*Pose landmark coordinates:*
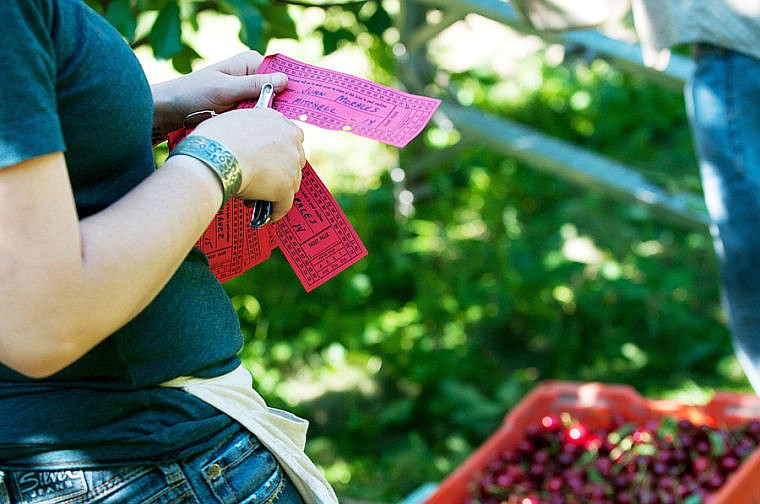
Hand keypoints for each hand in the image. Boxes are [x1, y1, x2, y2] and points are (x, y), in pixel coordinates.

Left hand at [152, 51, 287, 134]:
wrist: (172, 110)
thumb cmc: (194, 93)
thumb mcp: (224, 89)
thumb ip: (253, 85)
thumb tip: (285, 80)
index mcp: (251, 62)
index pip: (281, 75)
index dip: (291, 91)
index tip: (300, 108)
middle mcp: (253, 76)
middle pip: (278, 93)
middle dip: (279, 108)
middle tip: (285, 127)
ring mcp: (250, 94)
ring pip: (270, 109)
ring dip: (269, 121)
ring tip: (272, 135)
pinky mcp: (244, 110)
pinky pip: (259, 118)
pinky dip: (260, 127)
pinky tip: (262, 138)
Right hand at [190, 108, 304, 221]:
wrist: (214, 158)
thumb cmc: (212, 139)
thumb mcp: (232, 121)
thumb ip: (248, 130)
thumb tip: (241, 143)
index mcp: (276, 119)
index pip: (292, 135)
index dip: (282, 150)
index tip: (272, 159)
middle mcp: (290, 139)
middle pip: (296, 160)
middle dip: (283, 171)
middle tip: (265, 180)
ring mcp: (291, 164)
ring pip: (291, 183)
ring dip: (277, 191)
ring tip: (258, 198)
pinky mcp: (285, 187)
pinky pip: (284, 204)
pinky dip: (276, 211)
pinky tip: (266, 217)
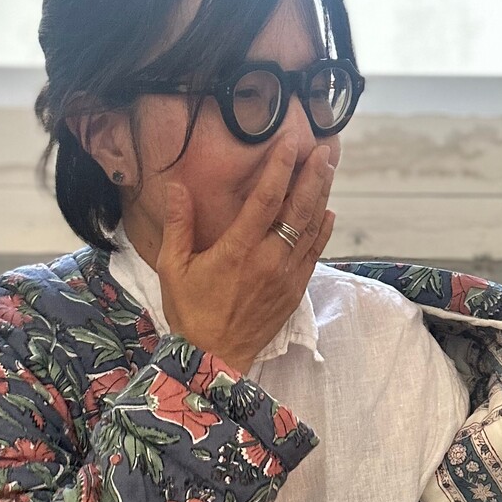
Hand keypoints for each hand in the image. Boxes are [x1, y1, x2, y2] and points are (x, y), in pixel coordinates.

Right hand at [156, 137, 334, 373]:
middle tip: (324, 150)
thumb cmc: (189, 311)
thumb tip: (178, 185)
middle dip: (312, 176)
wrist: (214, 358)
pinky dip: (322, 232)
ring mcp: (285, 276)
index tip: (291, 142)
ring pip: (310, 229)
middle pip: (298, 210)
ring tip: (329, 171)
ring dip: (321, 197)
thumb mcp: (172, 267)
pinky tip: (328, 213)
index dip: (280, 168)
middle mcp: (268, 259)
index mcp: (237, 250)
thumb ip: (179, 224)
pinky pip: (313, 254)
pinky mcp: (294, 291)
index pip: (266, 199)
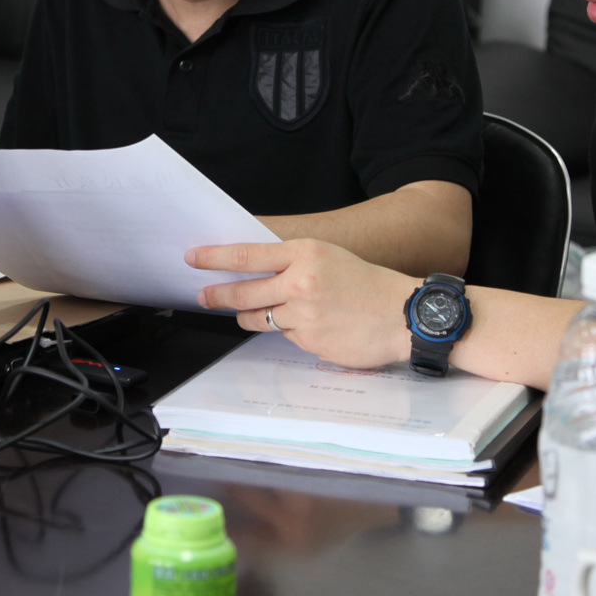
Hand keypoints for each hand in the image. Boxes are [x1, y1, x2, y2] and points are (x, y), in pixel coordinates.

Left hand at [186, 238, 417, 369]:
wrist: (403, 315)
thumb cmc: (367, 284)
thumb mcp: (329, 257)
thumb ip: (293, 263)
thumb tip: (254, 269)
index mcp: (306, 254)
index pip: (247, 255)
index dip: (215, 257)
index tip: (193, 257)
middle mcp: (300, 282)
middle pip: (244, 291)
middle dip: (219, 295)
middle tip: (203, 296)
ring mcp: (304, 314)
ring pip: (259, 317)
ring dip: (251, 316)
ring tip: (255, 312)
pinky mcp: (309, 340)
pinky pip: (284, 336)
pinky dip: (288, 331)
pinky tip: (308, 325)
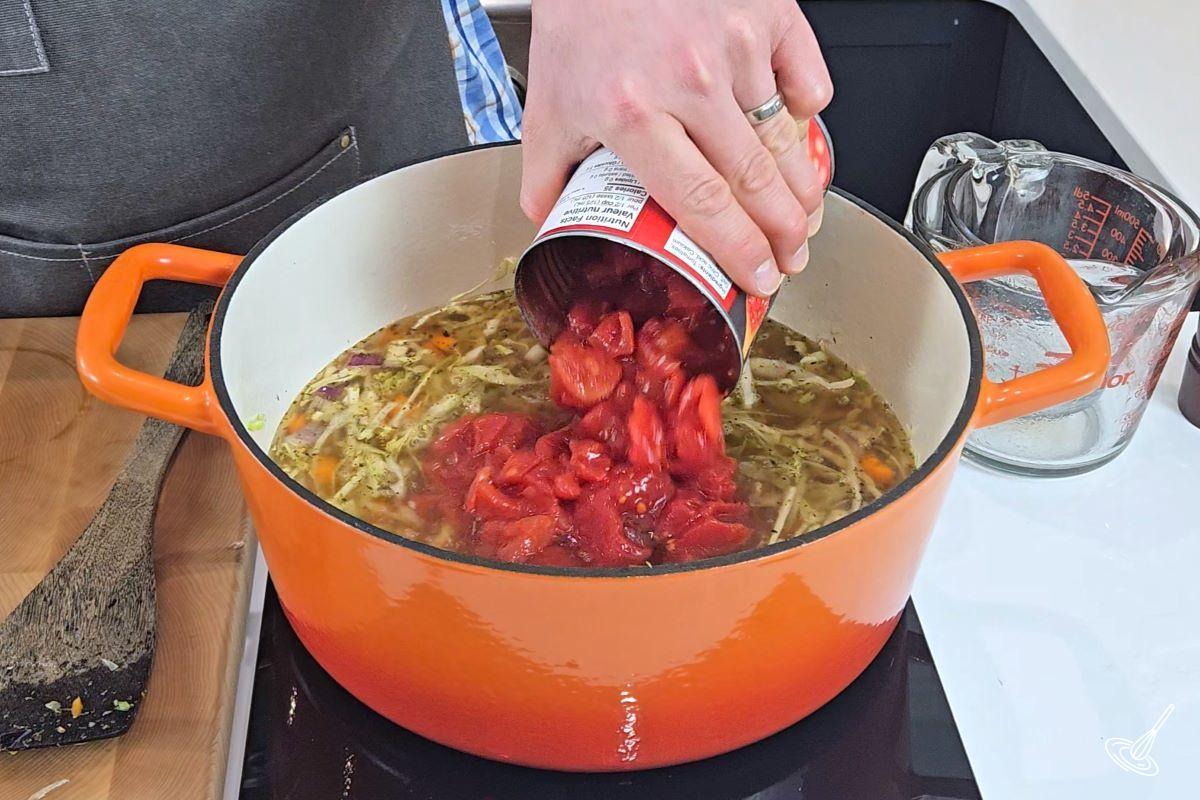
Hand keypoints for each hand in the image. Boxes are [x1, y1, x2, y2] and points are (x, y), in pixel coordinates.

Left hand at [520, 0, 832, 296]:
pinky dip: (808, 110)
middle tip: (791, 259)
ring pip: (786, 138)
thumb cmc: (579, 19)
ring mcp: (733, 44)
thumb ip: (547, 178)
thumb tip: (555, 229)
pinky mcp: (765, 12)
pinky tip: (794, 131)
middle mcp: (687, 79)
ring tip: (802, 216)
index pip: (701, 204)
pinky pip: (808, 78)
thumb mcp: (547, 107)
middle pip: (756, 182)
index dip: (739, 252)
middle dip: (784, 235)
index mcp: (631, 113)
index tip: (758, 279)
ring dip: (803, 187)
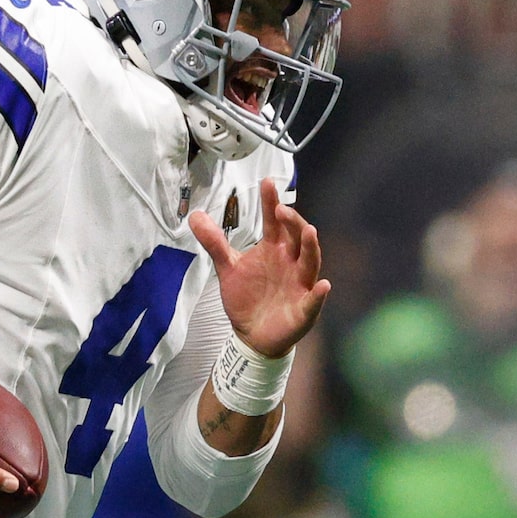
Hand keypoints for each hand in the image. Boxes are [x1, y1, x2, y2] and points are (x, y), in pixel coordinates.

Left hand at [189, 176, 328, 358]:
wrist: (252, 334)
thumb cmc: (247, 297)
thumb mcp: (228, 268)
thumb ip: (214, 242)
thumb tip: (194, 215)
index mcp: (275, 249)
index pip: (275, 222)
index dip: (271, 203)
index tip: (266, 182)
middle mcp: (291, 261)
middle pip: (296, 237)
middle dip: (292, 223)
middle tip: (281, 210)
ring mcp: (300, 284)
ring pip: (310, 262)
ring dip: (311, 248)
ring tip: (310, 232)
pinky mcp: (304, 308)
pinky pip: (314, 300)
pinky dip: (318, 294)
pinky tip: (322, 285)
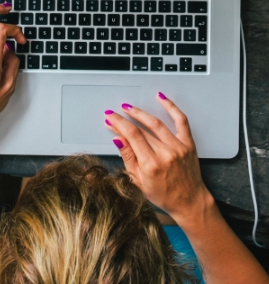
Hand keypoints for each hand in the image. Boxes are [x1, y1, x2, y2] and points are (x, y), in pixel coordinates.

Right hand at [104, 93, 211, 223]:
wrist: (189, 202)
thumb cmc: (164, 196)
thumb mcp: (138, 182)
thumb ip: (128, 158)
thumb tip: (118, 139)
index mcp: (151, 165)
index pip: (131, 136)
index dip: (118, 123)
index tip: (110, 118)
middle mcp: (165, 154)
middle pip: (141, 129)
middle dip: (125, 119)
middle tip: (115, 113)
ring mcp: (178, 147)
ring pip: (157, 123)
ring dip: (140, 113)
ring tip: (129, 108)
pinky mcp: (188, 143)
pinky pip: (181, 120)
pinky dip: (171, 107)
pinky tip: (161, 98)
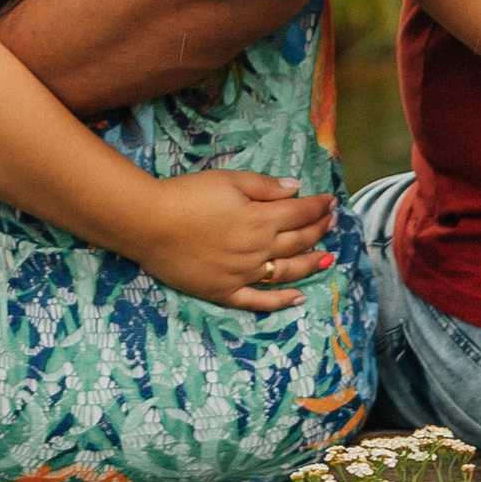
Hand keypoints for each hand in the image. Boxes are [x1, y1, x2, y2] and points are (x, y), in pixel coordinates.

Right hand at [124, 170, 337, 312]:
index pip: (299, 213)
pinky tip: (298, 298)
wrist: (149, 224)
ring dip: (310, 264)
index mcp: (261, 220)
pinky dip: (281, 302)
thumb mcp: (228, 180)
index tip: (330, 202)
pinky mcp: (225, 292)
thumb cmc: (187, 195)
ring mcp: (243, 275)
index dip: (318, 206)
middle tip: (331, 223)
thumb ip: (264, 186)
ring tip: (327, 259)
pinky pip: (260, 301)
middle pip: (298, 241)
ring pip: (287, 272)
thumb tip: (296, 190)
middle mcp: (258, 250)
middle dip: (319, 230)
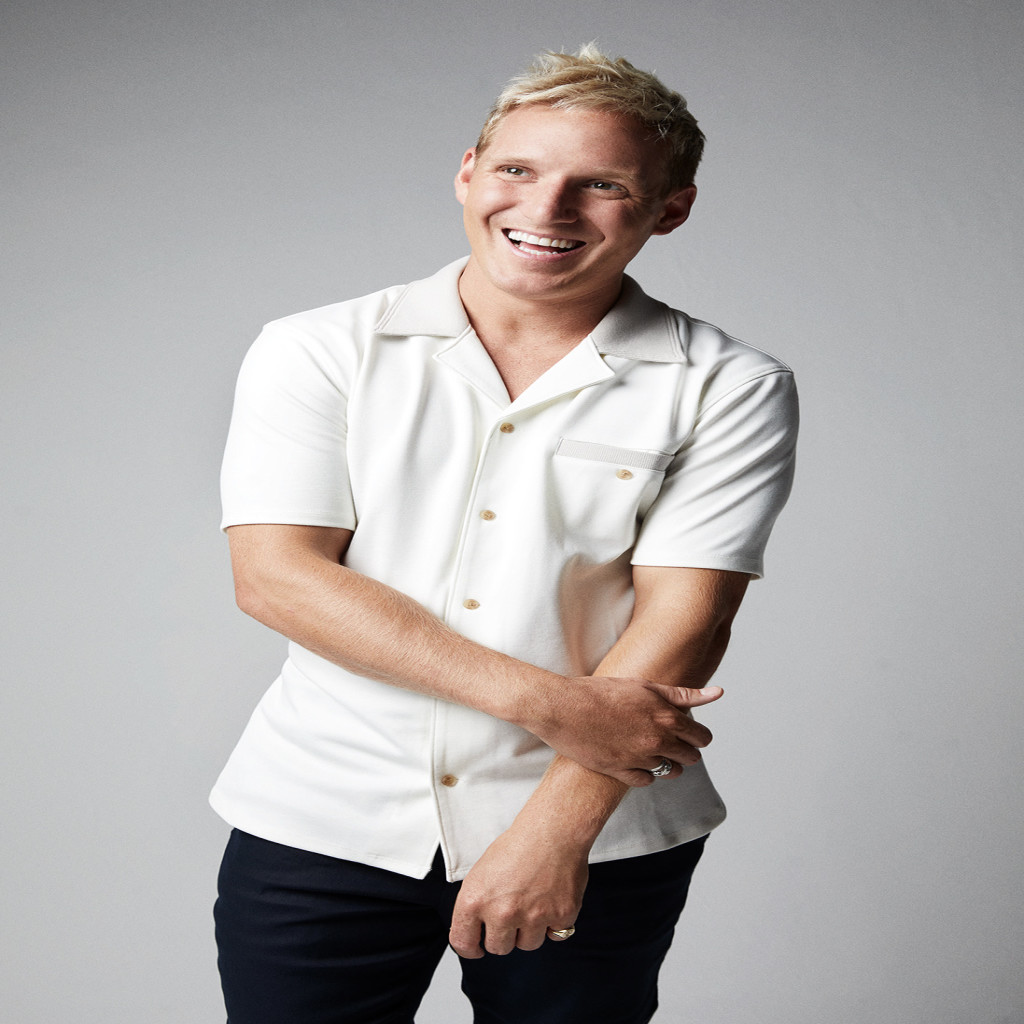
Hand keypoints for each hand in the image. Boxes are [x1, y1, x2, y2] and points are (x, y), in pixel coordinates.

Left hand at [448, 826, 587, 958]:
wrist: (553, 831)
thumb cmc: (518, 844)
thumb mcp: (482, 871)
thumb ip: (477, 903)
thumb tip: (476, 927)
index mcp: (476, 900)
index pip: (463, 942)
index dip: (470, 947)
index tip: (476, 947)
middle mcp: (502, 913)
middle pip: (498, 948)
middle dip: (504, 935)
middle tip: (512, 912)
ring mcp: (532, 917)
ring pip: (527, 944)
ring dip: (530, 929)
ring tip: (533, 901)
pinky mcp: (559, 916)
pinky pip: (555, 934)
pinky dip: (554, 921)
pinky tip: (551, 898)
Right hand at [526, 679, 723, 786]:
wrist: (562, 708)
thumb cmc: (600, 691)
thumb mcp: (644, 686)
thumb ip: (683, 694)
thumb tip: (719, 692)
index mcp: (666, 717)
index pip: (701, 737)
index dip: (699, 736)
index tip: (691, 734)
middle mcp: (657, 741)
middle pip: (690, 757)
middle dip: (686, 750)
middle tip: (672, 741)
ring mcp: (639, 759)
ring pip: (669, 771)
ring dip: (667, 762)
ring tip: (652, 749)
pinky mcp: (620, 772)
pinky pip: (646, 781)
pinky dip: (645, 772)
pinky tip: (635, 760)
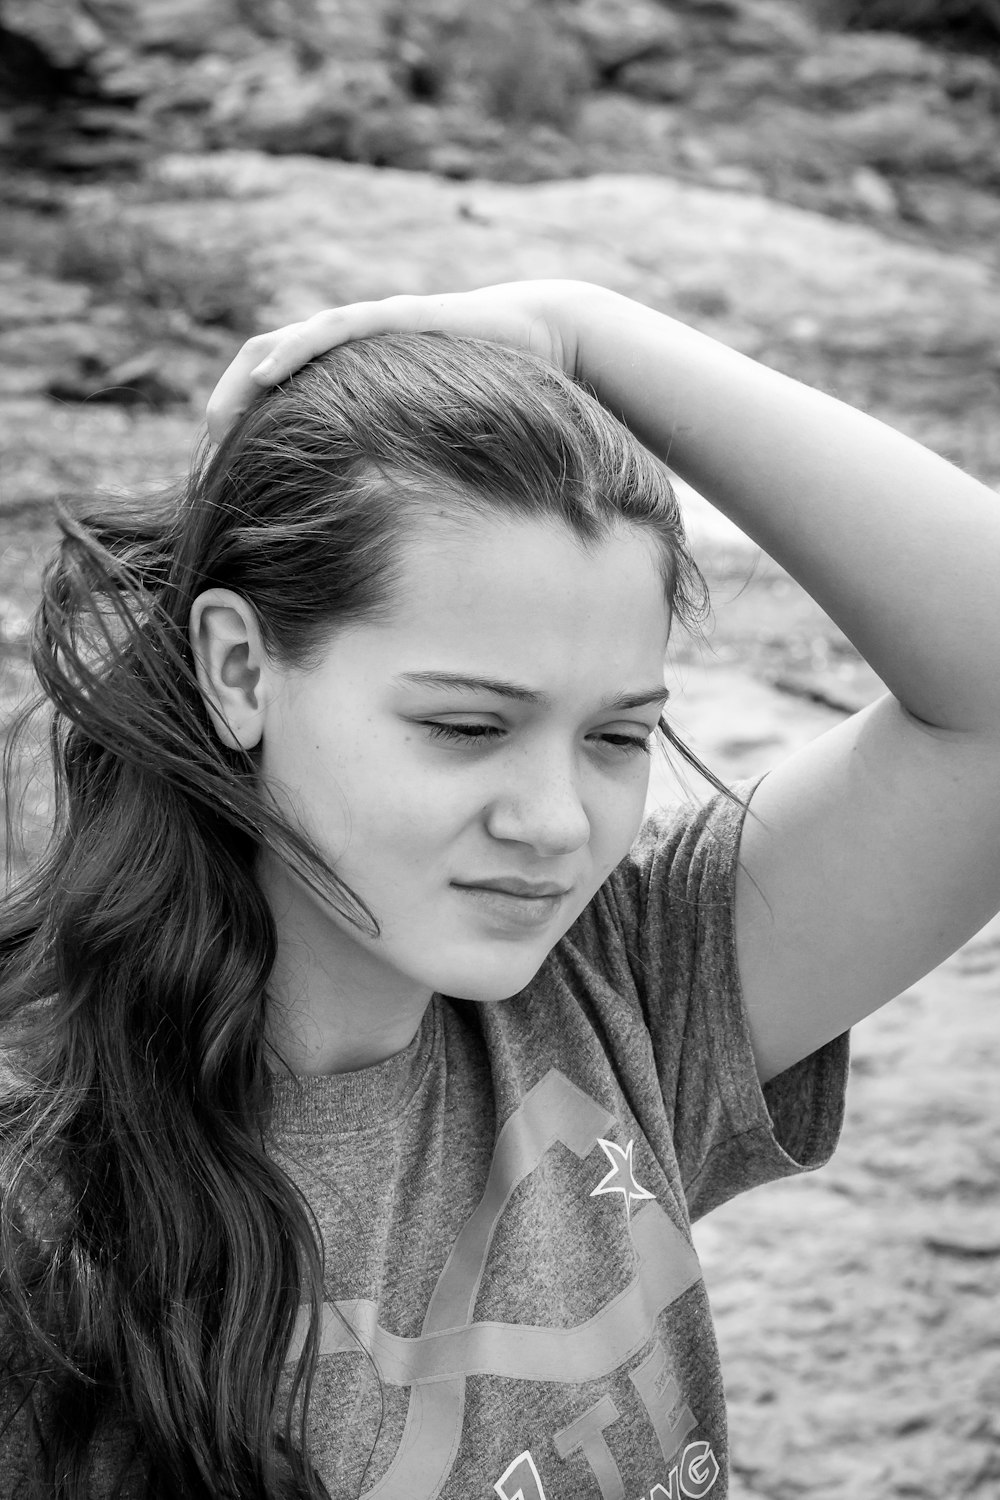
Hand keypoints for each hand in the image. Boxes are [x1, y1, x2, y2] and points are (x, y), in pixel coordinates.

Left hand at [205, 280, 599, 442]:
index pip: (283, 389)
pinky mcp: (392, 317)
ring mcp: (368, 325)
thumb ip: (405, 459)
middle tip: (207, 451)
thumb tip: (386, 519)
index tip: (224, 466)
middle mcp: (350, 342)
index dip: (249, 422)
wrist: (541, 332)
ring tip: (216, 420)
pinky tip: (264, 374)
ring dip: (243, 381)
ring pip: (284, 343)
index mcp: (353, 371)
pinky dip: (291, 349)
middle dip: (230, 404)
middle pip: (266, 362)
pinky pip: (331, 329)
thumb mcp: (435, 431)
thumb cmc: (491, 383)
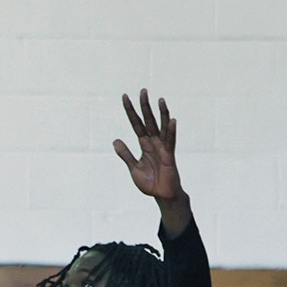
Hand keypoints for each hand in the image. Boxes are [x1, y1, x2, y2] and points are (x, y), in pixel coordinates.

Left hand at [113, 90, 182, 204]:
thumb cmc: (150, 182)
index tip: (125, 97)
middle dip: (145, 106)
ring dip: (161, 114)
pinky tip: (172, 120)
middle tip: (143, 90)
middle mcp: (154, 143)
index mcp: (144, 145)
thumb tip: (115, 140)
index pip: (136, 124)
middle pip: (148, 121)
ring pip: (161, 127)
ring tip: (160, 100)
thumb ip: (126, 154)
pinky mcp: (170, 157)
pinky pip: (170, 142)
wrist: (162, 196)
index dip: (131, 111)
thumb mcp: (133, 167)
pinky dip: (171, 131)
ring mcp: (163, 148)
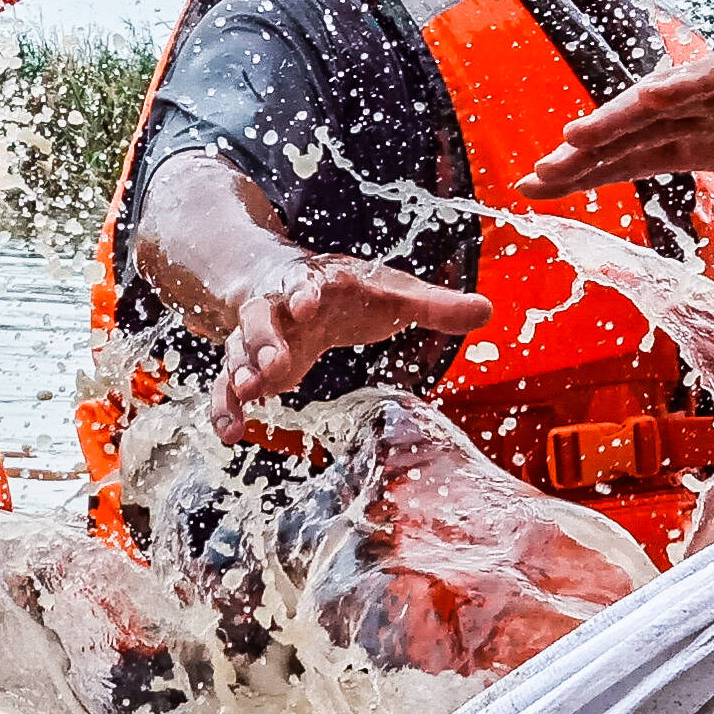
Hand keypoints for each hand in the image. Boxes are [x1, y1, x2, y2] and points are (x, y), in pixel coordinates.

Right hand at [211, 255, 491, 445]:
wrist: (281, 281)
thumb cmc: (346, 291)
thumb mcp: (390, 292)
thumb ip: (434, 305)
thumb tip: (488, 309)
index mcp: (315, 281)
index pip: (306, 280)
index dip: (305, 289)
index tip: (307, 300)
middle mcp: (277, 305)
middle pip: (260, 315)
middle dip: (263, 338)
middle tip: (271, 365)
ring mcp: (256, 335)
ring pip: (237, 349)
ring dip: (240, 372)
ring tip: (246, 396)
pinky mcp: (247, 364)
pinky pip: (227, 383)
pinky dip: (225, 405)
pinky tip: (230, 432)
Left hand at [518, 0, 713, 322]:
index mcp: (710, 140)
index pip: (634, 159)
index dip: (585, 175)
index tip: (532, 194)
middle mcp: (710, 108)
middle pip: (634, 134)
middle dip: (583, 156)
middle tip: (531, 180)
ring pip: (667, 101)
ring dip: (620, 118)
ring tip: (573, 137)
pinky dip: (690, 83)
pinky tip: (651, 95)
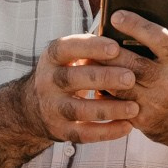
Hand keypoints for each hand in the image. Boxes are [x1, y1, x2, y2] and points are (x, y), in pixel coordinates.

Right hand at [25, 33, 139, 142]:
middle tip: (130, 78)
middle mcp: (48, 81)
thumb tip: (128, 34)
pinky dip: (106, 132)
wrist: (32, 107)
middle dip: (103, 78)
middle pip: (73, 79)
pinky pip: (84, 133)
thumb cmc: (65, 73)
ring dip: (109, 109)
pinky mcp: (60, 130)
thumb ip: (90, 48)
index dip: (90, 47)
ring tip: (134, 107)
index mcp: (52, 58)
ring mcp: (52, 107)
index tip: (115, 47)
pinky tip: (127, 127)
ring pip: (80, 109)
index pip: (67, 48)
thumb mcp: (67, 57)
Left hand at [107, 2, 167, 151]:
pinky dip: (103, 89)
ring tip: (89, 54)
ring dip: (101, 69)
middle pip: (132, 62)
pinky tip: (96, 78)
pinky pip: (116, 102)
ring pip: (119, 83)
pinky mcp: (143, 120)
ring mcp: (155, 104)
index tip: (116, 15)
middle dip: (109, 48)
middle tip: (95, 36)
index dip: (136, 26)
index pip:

*Problem description:*
Start at the top of the entries and repeat each line exactly, ending at the line that contains "index pip: (266, 199)". Pictures are not part of the copy.

*Result below:*
Hand keypoints for each hand in the image. Boxes are [x1, y1, x2, y2] and points are (x, y), in pixel coordinates.

Left hand at [152, 51, 287, 134]:
wrist: (172, 110)
thumb cmc: (194, 93)
thumb mcp: (224, 89)
thumb ip: (253, 85)
thumb tip: (285, 80)
index mcp: (251, 62)
index pip: (281, 75)
index dip: (291, 91)
index tip: (300, 108)
middle mcp: (253, 76)
middle pip: (278, 93)
middle dip: (279, 108)
middle tip: (285, 127)
ring mcp: (250, 94)
ring pip: (270, 109)
ring dip: (269, 121)
ring tip: (272, 135)
pinky mcp: (244, 110)
pinky pip: (259, 118)
pinky dip: (260, 127)
pinky tip: (262, 138)
Right hand at [190, 108, 304, 221]:
wrist: (214, 158)
thumb cmc: (212, 139)
thumb mcp: (232, 121)
thumb ip: (248, 130)
thumb tip: (241, 143)
index mcp: (276, 119)
index pip: (292, 135)
index dip: (282, 150)
index tip: (272, 159)
middle mcp: (290, 139)
middle pip: (296, 160)
middle dip: (283, 171)
middle tip: (265, 180)
ring mcp: (291, 164)
ring pip: (291, 183)
ring dip: (277, 191)
ring tip: (258, 198)
pinky mcp: (285, 187)
pinky pip: (284, 204)
pinky dip: (276, 211)
pinky tip: (266, 217)
Hand keypoints for each hand in the image. Boxes are [x1, y1, x2, y2] and points are (x, y), in pixel coordinates.

Right hand at [156, 137, 334, 373]:
middle tip: (324, 150)
thumb cmc: (189, 311)
thumb tip: (178, 185)
middle dip: (312, 176)
wrist: (214, 358)
pinky dip: (322, 232)
ring mcp: (285, 276)
index tip: (291, 142)
ring pip: (310, 229)
middle pip: (298, 210)
ring tip: (329, 171)
ring dip: (321, 197)
thumb mcp: (172, 267)
pinky tip: (328, 213)
index dip: (280, 168)
middle mcp: (268, 259)
index mcp: (237, 250)
thumb ip: (179, 224)
pinky pip: (313, 254)
pinky mcp: (294, 291)
index pip: (266, 199)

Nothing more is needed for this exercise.